If you were to set up two threads beforehand (still assuming a two-core CPU), keep those threads available all the time waiting for work to do, and supply them with the 2500 dot products you need to calculate in some kind of synchronised work queue, then you might start to see an improvement. However, it still won't ever be more than 50% better than using only one core.
I'm not entirely sure I understand the source code, but here's what it looks like: You have a loop that runs M*N times. Each time through the loop, you create a thread that fills in one number in the result matrix. But right after you launch the thread, you wait for it to complete. I don't think that you're ever actually running more than one thread.
Even if you were running more than one thread, the thread is doing a trivial amount of work. Even if K was large (you mention 50), 50 multiplications isn't much compared to the cost of starting the thread in the first place. The program should create fewer threads--certainly no more than the number of processors--and assign more work to each.
You don't allow much parallel execution: you wait for the thread immediately after creating it, so there is almost no way for your program to use additional CPUs (i.e. it can never use a third CPU/core). Try to allow more threads to run (probably up to the count of cores you have).
If you have a processor with two cores, then you should just divide the work to be done in two halfs and give each thread one half. The same principle if you have 3, 4, 5 cores. The optimal performance design will always match the number of threads to the number of available cores (by available I mean cores that aren't already being heavily used by other processes).

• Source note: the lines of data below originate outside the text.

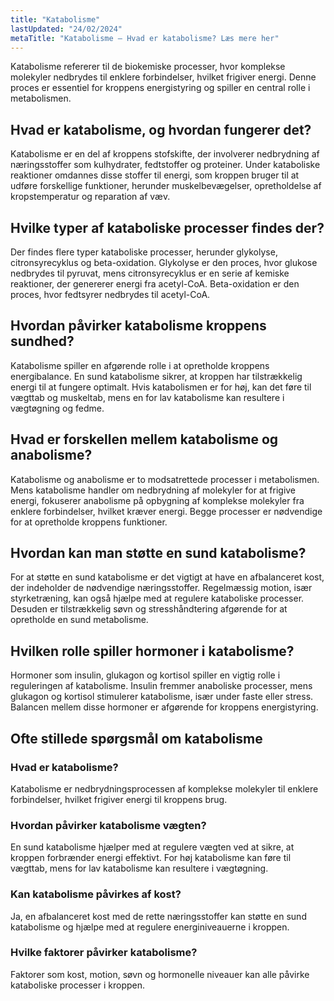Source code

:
 ```yaml
---
title: "Katabolisme"
lastUpdated: "24/02/2024"
metaTitle: "Katabolisme – Hvad er katabolisme? Læs mere her"
---
```


Katabolisme refererer til de biokemiske processer, hvor komplekse molekyler nedbrydes til enklere forbindelser, hvilket frigiver energi. Denne proces er essentiel for kroppens energistyring og spiller en central rolle i metabolismen.

## Hvad er katabolisme, og hvordan fungerer det?

Katabolisme er en del af kroppens stofskifte, der involverer nedbrydning af næringsstoffer som kulhydrater, fedtstoffer og proteiner. Under kataboliske reaktioner omdannes disse stoffer til energi, som kroppen bruger til at udføre forskellige funktioner, herunder muskelbevægelser, opretholdelse af kropstemperatur og reparation af væv.

## Hvilke typer af kataboliske processer findes der?

Der findes flere typer kataboliske processer, herunder glykolyse, citronsyrecyklus og beta-oxidation. Glykolyse er den proces, hvor glukose nedbrydes til pyruvat, mens citronsyrecyklus er en serie af kemiske reaktioner, der genererer energi fra acetyl-CoA. Beta-oxidation er den proces, hvor fedtsyrer nedbrydes til acetyl-CoA.

## Hvordan påvirker katabolisme kroppens sundhed?

Katabolisme spiller en afgørende rolle i at opretholde kroppens energibalance. En sund katabolisme sikrer, at kroppen har tilstrækkelig energi til at fungere optimalt. Hvis katabolismen er for høj, kan det føre til vægttab og muskeltab, mens en for lav katabolisme kan resultere i vægtøgning og fedme.

## Hvad er forskellen mellem katabolisme og anabolisme?

Katabolisme og anabolisme er to modsatrettede processer i metabolismen. Mens katabolisme handler om nedbrydning af molekyler for at frigive energi, fokuserer anabolisme på opbygning af komplekse molekyler fra enklere forbindelser, hvilket kræver energi. Begge processer er nødvendige for at opretholde kroppens funktioner.

## Hvordan kan man støtte en sund katabolisme?

For at støtte en sund katabolisme er det vigtigt at have en afbalanceret kost, der indeholder de nødvendige næringsstoffer. Regelmæssig motion, især styrketræning, kan også hjælpe med at regulere kataboliske processer. Desuden er tilstrækkelig søvn og stresshåndtering afgørende for at opretholde en sund metabolisme.

## Hvilken rolle spiller hormoner i katabolisme?

Hormoner som insulin, glukagon og kortisol spiller en vigtig rolle i reguleringen af katabolisme. Insulin fremmer anaboliske processer, mens glukagon og kortisol stimulerer katabolisme, især under faste eller stress. Balancen mellem disse hormoner er afgørende for kroppens energistyring.

## Ofte stillede spørgsmål om katabolisme

### Hvad er katabolisme?

Katabolisme er nedbrydningsprocessen af komplekse molekyler til enklere forbindelser, hvilket frigiver energi til kroppens brug.

### Hvordan påvirker katabolisme vægten?

En sund katabolisme hjælper med at regulere vægten ved at sikre, at kroppen forbrænder energi effektivt. For høj katabolisme kan føre til vægttab, mens for lav katabolisme kan resultere i vægtøgning.

### Kan katabolisme påvirkes af kost?

Ja, en afbalanceret kost med de rette næringsstoffer kan støtte en sund katabolisme og hjælpe med at regulere energiniveauerne i kroppen.

### Hvilke faktorer påvirker katabolisme?

Faktorer som kost, motion, søvn og hormonelle niveauer kan alle påvirke kataboliske processer i kroppen.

One other thing you have to consider is that each thread must have its data contiguous and independent from the data for the other threads. Otherwise, memcache misses will slow down sighificantly the processing.

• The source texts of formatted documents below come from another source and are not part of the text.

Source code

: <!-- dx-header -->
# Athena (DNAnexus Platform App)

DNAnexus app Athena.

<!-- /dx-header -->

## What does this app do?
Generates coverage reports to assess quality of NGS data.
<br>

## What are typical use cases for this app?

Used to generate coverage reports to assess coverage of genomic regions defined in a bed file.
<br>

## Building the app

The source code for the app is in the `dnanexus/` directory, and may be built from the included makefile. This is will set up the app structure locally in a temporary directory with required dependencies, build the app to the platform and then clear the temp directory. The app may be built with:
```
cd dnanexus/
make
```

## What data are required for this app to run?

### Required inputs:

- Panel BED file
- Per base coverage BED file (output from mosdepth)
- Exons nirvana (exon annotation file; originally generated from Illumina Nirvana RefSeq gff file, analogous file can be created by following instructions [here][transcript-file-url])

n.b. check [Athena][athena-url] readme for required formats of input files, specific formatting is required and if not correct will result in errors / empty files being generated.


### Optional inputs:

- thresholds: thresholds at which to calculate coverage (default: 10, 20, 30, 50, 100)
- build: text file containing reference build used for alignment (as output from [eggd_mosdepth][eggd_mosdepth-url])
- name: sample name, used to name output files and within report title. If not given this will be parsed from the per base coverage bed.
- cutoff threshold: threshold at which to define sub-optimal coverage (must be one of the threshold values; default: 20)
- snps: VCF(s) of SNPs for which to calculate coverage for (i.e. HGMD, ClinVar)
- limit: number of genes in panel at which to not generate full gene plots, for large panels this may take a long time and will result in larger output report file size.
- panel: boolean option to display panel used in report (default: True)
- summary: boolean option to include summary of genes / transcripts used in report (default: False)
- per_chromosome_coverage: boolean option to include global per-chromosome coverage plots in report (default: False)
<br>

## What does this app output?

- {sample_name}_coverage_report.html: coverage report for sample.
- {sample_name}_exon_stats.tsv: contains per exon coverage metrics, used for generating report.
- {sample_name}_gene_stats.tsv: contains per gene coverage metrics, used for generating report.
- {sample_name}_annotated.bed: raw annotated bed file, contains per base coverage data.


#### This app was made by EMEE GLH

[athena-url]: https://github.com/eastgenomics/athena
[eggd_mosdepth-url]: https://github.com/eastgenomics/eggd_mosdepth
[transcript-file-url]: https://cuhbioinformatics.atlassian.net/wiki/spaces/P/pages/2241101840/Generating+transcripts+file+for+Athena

To better understand these issues, I'd recommend the book Patterns for Parallel Programming
http://astore.amazon.com/amazon-books-20/detail/0321228111
Although its code samples are more directed to OpenMP & MPI, and you're using PThreads, still the first half of the book is very rich in fundamental concepts & inner working of multithreading environments, very useful to avoid most of the performance bottlenecks you'll encounter.
Provided the code parallelizes correctly (I won't check it), likely performance boosts only when the code is parallelized in hardware, i.e. threads are really parallel (multi cores, multi cpus, ... other techologies...) and not apparently ("multitasking" way) parallel. Just an idea, I am not sure this is the case.